As we reported previously, the GOP lawmaker described the attack, which allegedly involved the neighbor, Rene Boucher, 59, tackling Paul from behind, as "an unfortunate event." The attack occurred at Paul's Bowling Green, Ky., home. Boucher, who is a medical doctor like Paul, has been charged with fourth-degree assault.
Paul returned to the floor of the Senate on Monday, casting votes with his arms at his side, The Associated Press reports.
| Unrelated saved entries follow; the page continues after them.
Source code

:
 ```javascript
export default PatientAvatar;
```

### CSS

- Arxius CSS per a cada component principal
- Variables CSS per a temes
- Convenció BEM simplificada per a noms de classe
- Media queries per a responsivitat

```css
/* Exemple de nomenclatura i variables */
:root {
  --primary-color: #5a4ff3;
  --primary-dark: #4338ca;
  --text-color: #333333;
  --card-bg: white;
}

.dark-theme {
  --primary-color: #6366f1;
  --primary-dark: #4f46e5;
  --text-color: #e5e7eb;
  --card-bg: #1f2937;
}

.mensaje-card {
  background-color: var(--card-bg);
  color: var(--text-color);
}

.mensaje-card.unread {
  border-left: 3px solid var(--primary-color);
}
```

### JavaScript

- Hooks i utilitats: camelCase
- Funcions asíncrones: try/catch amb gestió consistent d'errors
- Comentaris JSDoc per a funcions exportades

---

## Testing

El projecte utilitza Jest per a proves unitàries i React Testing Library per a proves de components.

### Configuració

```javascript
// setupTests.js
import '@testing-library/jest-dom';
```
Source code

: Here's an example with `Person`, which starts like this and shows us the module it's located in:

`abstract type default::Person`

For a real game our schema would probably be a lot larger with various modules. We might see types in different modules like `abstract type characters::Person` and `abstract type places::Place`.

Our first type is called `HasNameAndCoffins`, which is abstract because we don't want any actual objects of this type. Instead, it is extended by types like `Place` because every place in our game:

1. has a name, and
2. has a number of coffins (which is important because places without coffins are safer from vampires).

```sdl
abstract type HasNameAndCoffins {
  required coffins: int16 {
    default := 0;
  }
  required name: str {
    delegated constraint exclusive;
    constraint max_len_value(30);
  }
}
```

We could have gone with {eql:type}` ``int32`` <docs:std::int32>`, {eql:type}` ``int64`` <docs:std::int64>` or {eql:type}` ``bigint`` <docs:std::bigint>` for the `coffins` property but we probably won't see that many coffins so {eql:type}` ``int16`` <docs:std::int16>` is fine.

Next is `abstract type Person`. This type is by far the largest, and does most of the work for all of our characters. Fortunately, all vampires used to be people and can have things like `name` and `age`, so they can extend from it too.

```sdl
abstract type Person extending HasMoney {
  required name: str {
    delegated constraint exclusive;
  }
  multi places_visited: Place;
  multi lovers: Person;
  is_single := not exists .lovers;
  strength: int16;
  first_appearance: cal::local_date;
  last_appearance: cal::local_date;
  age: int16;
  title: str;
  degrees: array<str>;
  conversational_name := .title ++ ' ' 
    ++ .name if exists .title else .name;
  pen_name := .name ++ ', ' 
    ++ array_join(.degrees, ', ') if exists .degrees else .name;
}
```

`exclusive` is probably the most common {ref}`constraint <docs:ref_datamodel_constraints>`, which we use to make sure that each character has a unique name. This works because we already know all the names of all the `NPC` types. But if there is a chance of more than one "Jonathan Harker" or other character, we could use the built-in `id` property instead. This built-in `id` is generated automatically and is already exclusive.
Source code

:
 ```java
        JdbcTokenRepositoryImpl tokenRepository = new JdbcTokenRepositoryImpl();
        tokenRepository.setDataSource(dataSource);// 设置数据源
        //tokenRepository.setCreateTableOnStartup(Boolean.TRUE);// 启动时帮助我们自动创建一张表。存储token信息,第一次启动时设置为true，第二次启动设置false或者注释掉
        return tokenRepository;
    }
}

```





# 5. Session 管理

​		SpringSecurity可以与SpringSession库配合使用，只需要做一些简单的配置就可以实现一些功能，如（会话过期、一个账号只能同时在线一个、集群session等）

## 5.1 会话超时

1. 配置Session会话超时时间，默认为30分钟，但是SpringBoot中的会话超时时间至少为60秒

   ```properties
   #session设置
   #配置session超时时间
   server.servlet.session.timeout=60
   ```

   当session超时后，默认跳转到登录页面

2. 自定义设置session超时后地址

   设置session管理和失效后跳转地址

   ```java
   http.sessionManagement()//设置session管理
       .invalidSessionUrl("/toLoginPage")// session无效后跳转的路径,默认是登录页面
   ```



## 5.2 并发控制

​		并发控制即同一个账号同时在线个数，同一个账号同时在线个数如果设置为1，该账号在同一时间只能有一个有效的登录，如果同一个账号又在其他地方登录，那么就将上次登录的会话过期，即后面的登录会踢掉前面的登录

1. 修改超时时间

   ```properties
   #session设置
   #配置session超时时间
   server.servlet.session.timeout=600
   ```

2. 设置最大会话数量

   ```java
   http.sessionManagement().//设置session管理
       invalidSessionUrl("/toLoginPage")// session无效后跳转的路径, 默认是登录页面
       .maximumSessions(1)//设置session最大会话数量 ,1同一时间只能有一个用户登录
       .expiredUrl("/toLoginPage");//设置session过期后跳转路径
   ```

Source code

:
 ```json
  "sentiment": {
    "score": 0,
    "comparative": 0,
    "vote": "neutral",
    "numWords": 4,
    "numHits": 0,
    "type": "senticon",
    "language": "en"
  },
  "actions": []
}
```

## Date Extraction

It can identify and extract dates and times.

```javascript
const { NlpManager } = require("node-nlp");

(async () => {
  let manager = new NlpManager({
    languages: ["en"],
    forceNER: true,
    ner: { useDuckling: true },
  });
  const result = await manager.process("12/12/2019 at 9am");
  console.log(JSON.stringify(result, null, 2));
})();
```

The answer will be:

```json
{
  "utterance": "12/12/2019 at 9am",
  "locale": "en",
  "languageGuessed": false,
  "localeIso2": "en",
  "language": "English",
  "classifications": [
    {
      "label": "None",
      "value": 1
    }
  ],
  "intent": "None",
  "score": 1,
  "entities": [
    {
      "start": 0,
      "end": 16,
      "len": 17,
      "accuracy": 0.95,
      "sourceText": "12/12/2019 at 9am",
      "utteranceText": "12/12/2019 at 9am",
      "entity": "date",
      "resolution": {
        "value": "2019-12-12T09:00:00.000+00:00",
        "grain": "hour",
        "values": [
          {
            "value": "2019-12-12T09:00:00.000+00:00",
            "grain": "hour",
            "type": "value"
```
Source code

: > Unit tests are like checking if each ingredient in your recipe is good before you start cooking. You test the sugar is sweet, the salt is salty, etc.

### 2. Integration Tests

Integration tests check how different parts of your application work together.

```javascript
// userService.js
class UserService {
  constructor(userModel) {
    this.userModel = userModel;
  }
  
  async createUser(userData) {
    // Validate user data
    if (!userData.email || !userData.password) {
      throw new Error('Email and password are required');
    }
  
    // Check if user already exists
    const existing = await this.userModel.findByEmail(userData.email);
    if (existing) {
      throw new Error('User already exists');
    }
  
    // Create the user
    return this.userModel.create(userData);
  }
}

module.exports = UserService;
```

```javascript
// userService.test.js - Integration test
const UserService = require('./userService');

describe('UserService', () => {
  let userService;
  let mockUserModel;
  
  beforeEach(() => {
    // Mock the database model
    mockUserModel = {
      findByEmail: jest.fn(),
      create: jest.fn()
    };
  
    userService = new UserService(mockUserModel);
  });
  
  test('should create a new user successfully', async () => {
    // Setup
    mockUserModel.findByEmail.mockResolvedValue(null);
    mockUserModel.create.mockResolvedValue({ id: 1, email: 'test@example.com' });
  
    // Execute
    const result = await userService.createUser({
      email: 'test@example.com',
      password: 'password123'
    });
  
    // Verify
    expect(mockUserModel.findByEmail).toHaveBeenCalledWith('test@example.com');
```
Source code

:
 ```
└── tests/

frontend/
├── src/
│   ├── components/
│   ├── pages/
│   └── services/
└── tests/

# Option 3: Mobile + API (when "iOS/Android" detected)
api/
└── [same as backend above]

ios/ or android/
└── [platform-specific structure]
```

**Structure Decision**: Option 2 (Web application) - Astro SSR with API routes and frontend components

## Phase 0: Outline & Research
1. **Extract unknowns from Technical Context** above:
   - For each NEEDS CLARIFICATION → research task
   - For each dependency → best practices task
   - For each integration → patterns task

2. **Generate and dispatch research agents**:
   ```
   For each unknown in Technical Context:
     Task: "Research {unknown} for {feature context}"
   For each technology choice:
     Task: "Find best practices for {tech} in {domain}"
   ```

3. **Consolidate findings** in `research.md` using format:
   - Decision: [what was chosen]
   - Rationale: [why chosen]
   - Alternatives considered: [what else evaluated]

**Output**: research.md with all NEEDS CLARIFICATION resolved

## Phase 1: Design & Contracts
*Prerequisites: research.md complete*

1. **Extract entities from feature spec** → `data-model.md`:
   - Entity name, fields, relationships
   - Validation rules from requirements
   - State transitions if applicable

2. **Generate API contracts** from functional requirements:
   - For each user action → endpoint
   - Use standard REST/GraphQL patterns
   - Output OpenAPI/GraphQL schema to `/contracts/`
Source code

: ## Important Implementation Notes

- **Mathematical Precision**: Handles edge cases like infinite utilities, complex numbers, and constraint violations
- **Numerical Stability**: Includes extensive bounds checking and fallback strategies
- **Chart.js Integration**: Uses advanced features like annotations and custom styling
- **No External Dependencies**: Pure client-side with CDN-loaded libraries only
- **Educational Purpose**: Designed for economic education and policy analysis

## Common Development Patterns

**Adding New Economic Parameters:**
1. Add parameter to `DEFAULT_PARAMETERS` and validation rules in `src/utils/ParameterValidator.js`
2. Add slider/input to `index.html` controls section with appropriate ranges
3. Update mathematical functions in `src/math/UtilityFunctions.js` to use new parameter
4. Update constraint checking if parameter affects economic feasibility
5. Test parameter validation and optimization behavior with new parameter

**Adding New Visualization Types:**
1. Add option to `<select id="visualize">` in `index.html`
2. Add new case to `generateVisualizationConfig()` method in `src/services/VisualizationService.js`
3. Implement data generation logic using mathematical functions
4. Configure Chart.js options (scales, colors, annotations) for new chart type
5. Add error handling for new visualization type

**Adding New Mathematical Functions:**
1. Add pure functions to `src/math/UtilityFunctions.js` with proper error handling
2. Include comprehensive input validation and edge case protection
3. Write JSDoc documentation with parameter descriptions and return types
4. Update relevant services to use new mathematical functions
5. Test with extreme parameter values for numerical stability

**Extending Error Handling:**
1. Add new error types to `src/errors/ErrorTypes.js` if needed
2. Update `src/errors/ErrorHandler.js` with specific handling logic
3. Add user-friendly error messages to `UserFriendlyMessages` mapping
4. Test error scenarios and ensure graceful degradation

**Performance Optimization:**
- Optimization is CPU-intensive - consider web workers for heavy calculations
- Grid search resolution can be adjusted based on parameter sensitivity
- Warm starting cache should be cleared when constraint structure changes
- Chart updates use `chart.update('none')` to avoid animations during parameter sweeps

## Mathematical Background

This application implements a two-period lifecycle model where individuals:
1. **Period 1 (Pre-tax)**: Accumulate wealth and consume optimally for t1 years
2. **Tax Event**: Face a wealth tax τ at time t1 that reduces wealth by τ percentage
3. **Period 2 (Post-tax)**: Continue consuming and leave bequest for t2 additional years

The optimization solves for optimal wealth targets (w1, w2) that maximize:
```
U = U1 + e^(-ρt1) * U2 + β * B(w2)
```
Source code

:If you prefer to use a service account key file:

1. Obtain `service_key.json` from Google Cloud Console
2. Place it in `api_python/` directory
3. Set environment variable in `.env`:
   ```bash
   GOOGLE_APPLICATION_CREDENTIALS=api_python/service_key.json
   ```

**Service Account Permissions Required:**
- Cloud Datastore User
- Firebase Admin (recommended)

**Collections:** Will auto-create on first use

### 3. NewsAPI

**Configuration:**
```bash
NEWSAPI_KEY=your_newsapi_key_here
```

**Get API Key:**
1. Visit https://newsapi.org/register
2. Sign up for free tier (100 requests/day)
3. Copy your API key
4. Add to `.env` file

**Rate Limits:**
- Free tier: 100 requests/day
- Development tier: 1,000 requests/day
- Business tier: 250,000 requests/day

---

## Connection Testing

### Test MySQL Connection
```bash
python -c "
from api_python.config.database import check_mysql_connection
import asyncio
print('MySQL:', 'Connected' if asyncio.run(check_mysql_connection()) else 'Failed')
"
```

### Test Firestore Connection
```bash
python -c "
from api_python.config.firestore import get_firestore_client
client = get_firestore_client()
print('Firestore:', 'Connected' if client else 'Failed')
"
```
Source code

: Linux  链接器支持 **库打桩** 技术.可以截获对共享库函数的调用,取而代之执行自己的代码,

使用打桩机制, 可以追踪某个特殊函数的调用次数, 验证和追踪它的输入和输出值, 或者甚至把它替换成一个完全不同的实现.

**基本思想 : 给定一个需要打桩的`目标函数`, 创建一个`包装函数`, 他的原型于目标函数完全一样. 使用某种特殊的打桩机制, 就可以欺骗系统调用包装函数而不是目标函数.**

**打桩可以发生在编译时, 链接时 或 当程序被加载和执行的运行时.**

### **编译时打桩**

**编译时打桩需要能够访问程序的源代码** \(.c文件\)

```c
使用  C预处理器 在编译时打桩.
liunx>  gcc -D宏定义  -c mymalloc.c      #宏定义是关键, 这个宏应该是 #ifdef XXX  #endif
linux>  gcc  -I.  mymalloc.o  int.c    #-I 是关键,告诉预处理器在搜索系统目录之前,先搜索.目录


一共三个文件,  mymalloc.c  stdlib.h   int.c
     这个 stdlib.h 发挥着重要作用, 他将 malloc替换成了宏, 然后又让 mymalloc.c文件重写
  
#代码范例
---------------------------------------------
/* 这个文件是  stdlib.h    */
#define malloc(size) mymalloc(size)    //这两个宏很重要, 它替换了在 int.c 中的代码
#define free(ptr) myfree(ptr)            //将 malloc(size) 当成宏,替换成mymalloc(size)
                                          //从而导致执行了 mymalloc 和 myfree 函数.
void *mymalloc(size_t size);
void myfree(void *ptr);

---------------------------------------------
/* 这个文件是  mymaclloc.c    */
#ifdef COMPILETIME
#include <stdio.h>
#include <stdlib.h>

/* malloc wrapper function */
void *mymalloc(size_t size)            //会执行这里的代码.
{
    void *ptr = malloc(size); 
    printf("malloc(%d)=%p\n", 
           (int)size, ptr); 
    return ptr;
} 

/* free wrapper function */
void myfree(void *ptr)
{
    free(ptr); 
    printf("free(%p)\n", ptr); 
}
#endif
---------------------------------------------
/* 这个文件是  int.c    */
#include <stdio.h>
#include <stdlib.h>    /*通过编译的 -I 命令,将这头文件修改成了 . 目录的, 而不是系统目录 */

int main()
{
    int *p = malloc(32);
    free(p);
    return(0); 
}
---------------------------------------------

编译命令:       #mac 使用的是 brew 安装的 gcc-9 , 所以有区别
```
Kelley and I want to thank everyone once again for your thoughts and prayers for my recovery. While I’m still in a good deal of pain, I will be returning to work in the Senate today, ready to fight for liberty and help move forward with tax cuts in the coming days and weeks.— Senator Rand Paul (@RandPaul) November 13, 2017
He declined to answer questions from reporters about the assault, but tweeted: "While I'm still in a good deal of pain, I will be returning to work in the Senate today, ready to fight for liberty and help move forward with tax cuts in the coming days and weeks."
USA Today reports Monday that Paul has hired Thomas N. Kerrick, a personal injury lawyer, in the wake of the incident and Kerrick's firm has confirmed the hiring.
Matthew J. Baker, an attorney for Boucher, who is a registered Democrat, has described the episode an "unfortunate occurrence" between the neighbors of 17 years and insists that it "has absolutely nothing to do with either's politics or political agenda."
As NPR's Bill Chappell wrote last week:
"The dispute may have its roots in the senator's yard. Citing neighbors and local Republicans, The New York Times says that Paul "has long stood out in the well-to-do gated neighborhood," handling his yard according to his own ideas — the Times mentions pumpkins and compost — rather than following neighborhood rules.
The Times also says that Paul's associates say he was set upon as he was getting off his riding mower. At the time, he was wearing ear protectors that kept him from hearing any sign of the impending attack, they say."